50. The defendant no. 2 contended that relationship between the plaintiffs and defendant no. 1 is cordial. The Court takes note of this fact and does not find this to be any ground for denying the relief of interim mandatory injunction against defendant no. 2.

51. It is directed that the plaintiffs will continue to pay the school fees including tuition fees and all other educational expenses of the grandchildren as averred in the pleadings.

52. Since this is an interim measure and the rights of the defendant no. 2 also have to be protected so as to secure her alternative accommodation, the plaintiffs will not create any third-party interests in the suit property until the final disposal of the suit, by maintaining status quo qua title of the suit property. This direction vis-à-vis the plaintiffs is also in consonance with Section 19(1)(e) of the PWDV Act.

53. The aforesaid arrangement shall continue during the subsistence of the matrimonial relationship between defendant no. 1 and defendant no. 2.

54. With the aforesaid directions, I.A No. 546/2024 and I.A No. 6586/2024 I.A No. 41474/2024 stand allowed.
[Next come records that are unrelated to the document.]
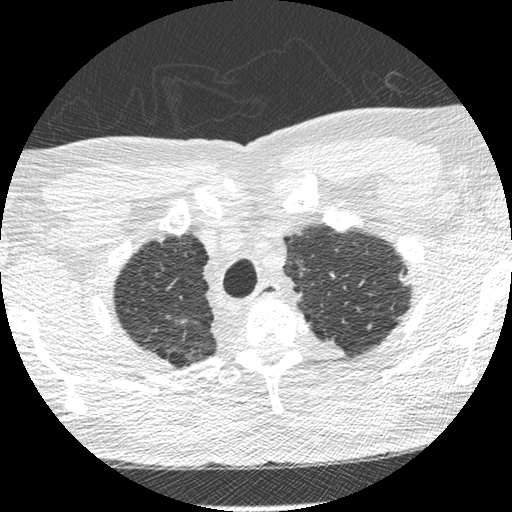
Low-dose screening chest CT, one axial slice. Position 244 of 275 along the scan axis. Reconstruction kernel STANDARD. Lung window (W 1500 / L -600 HU). 512 × 512 image matrix, field of view 330 × 330 mm.
Outlined on this slice (outlined manually by an expert reader):
- lesion 1 (tumor, upper lobe of left lung): bounding box [x1, y1, x2, y2] px = [399, 273, 410, 286]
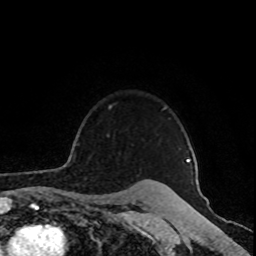
Breast MRI (dynamic contrast-enhanced), one axial slice; slice 72 of 80 in the series (ordered by position); cropped to one breast; dynamic contrast-enhanced series, time point 2 of 8 at this slice position (early post-contrast); 1.5 T; TE 4.2 ms, TR 7 ms; 2 mm slice thickness; 256 × 256 image matrix, field of view 160 × 160 mm. Female patient.
Annotated regions visible in this slice (semi-automatically segmented with operator editing):
- enhancing-tissue mask used for the functional tumour volume (all voxels passing the contrast-enhancement thresholds inside the analysis volume; usually the tumour): box from (x=72, y=105) to (x=190, y=163) px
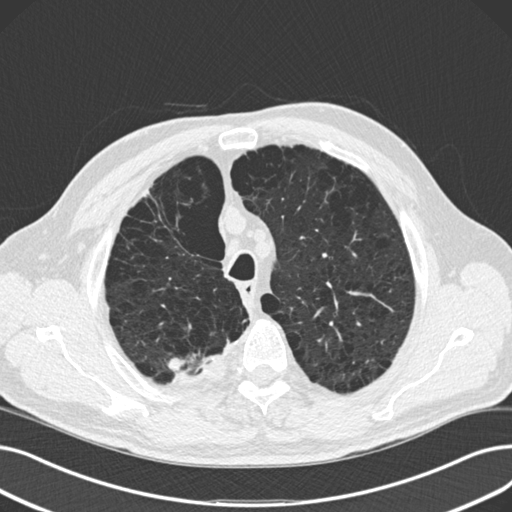
Low-dose screening chest CT, one axial slice. Position 124 of 165 along the scan axis. 120 kVp. Lung window (W 1500 / L -600 HU). 512 × 512 image matrix, field of view 369 × 369 mm.
Structures marked on this image (manually delineated by an expert):
- lesion 2 (tumor, upper lobe of right lung): bounding box (x1, y1, x2, y2) in pixels: (168, 358, 183, 372)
I.A. No. 9122/2024

55. This is an application under Section 151 of CPC seeking directions to the Delhi Police to place on record the inquiry report conducted at the suit property.

56. The inquiry report dated 16.04.2024 of the Delhi Police is already on record in Part I-A of the Court’s e-file and therefore, the relief sought in this application has been satisfied.
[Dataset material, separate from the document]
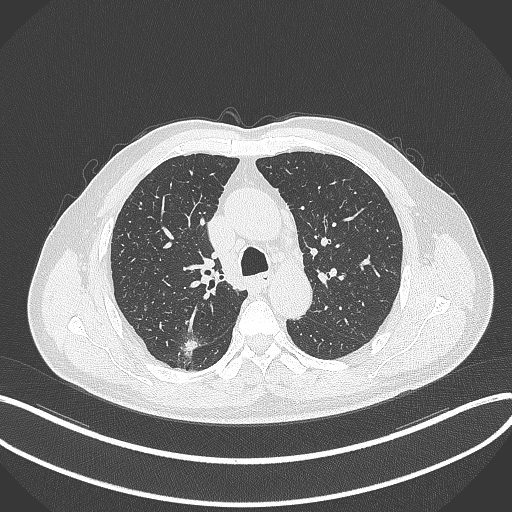
Chest CT, one axial slice. Reconstruction kernel B70f. 120 kVp. Lung window (W 1500 / L -600 HU). 1 mm slice thickness. 512 × 512 image matrix. Patient: male, 69 years. From the clinical record (not read from this slice): clinical TNM (as recorded): T1b N0 M0.
Annotated regions visible in this slice (rectangle marked by the reading radiologist):
- lung tumour (recorded histology: adenocarcinoma): bounding box [x1, y1, x2, y2] px = [179, 339, 199, 358]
57. Accordingly, this application is disposed of, as infructuous. I.A No. 49094/2024

58. This is an application under Section 151 of CPC seeking exemption from filing certified copies of the annexures.

59. Subject to the plaintiff filing the certified copies of the documents and clear and legible copies of any documents sought to be relied upon within four (4) weeks from today, exemption is granted for the present.
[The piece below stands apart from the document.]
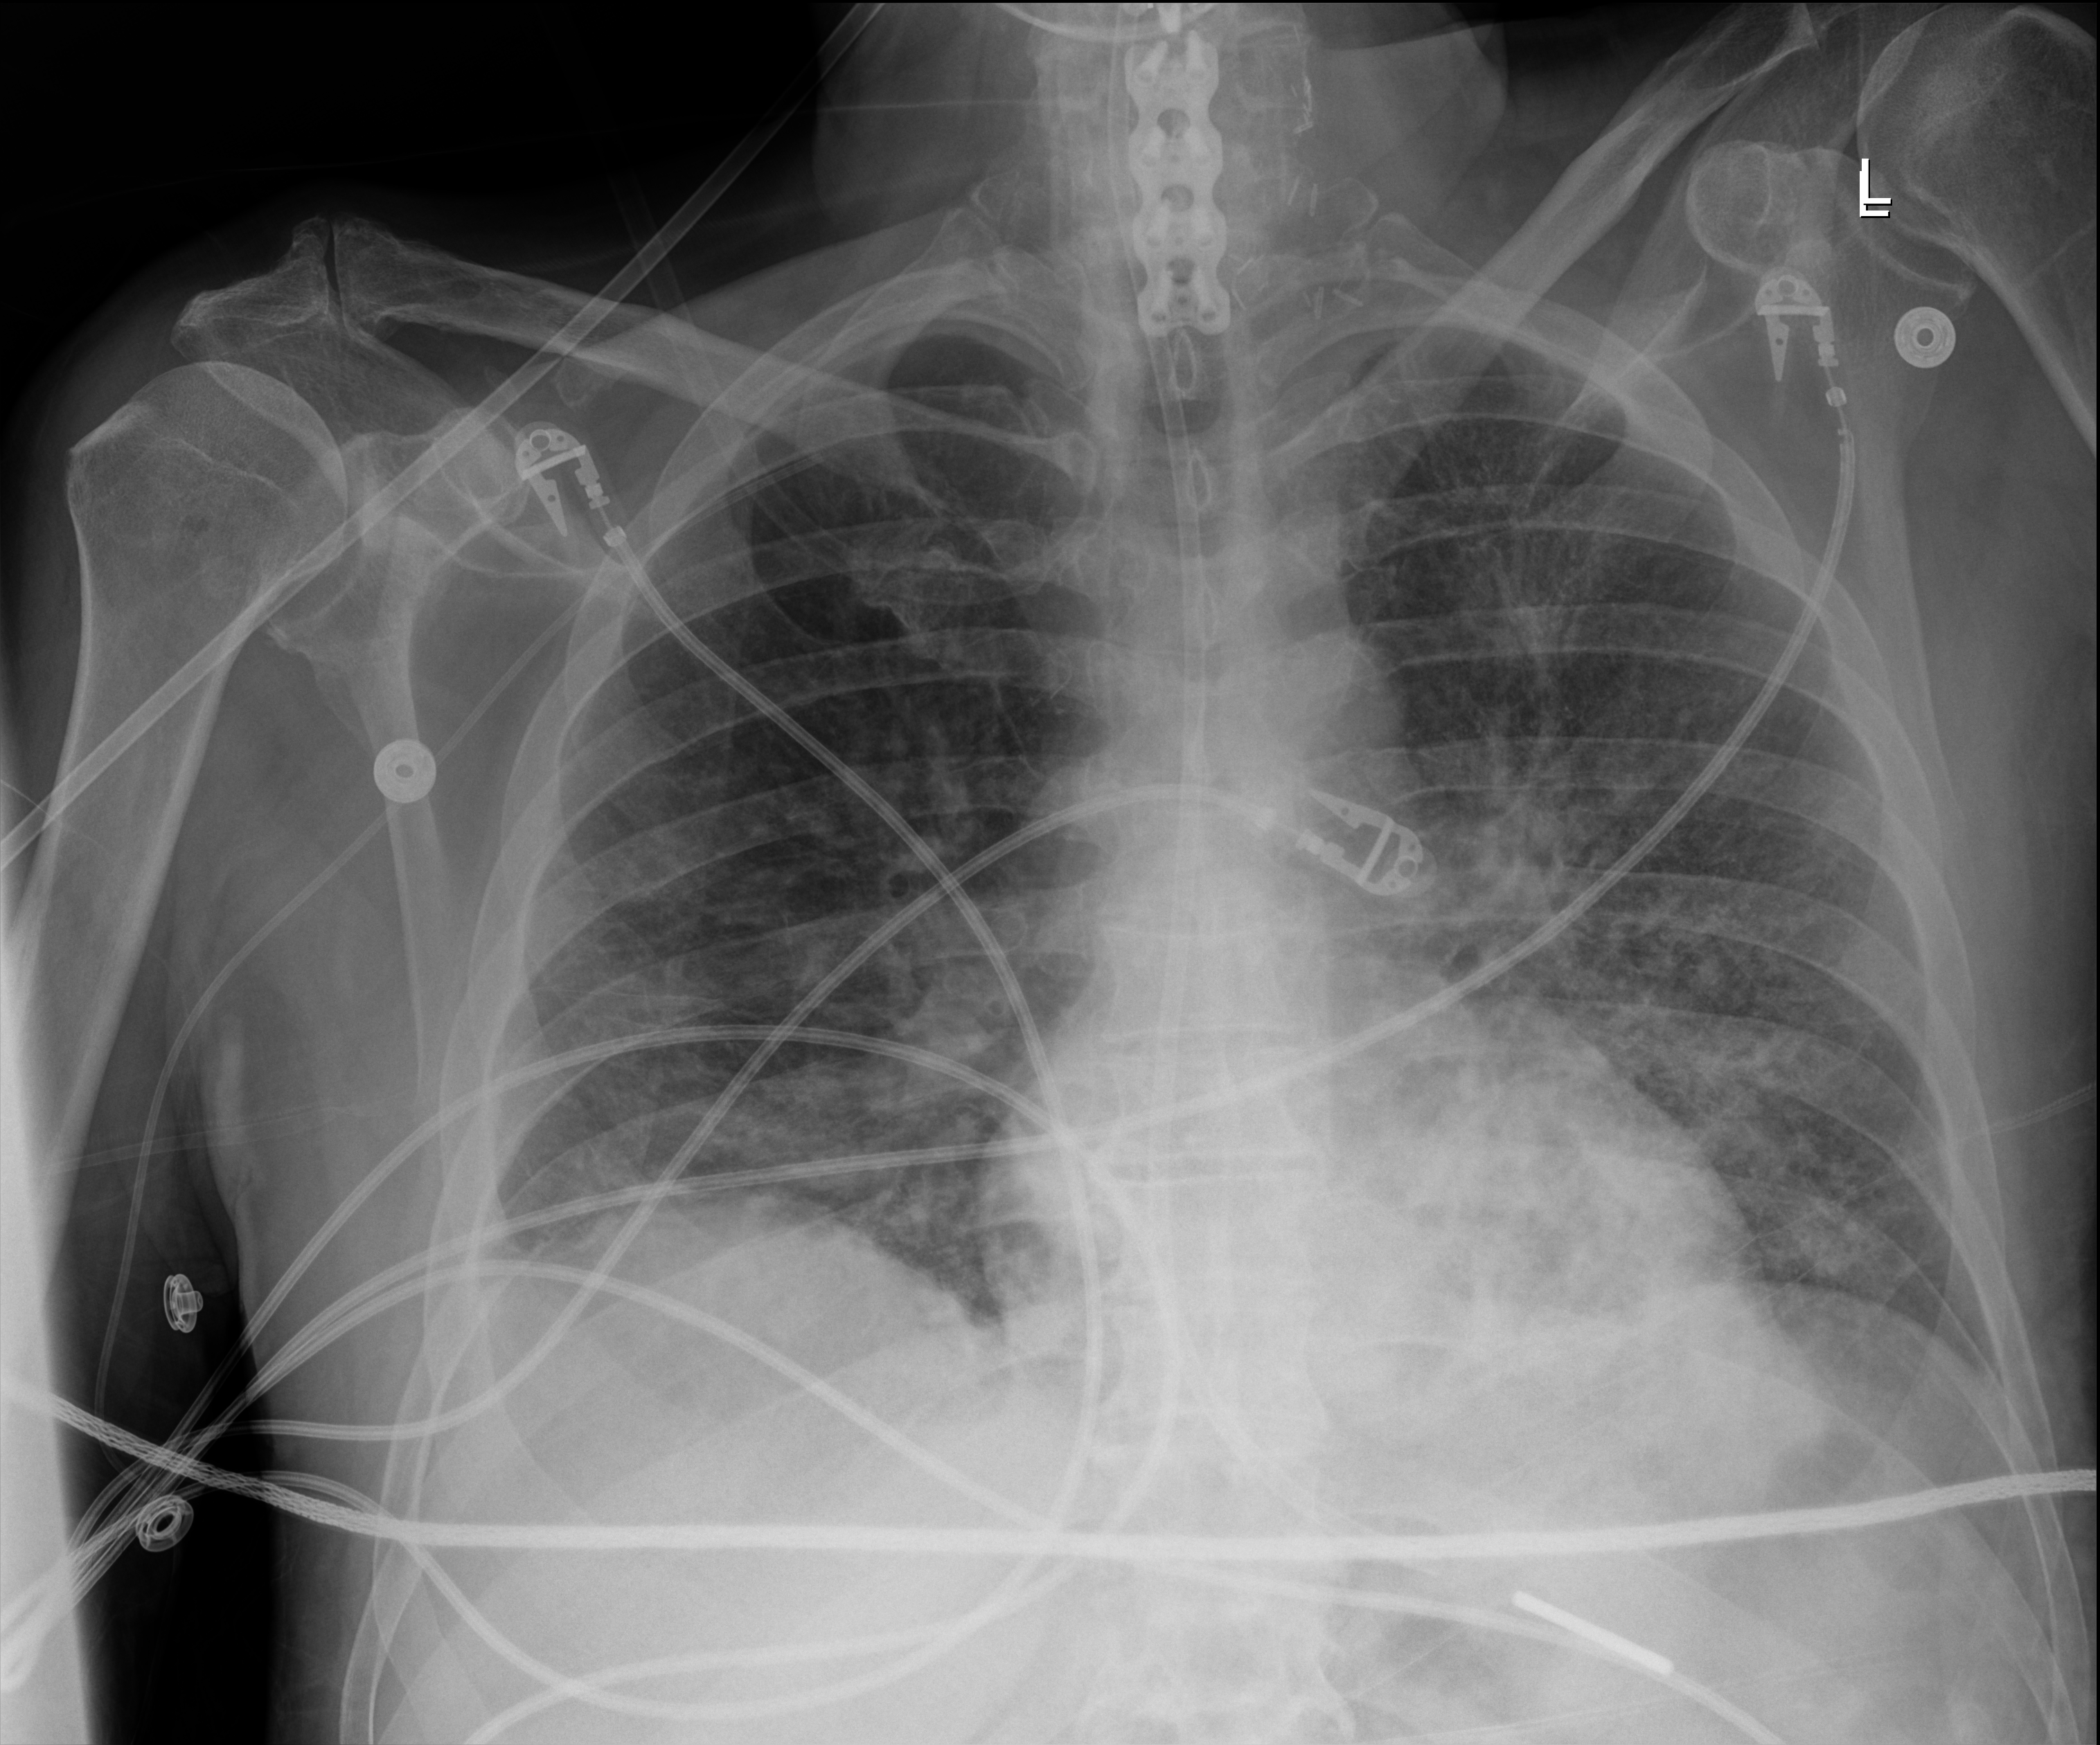
Portable chest radiograph; anteroposterior (AP) projection. Patient hospitalised with COVID-19; male, aged 60–74 years.
From the hospital-stay record, not from the radiograph (when in the stay this image was taken is not recorded): admitted to intensive care during this hospital stay: yes; mechanically ventilated during this hospital stay: yes.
60. Accordingly, this application stands disposed of. CS(OS) 19/2024 & I.A No. 49093/2024

61. The allegations of domestic violence levelled by defendant no. 2 are subject matter of adjudication in the complaint filed before the learned MM. This suit itself can be disposed of in terms of this injunction order reserving rights of the parties to have the allegations of domestic violence adjudicated in the said complaint. This will avoid two (2) trials of the same allegation. The parties shall take instructions on this issue before the next date of hearing.

62. List the matter before the Roster Bench on 13.10.2025.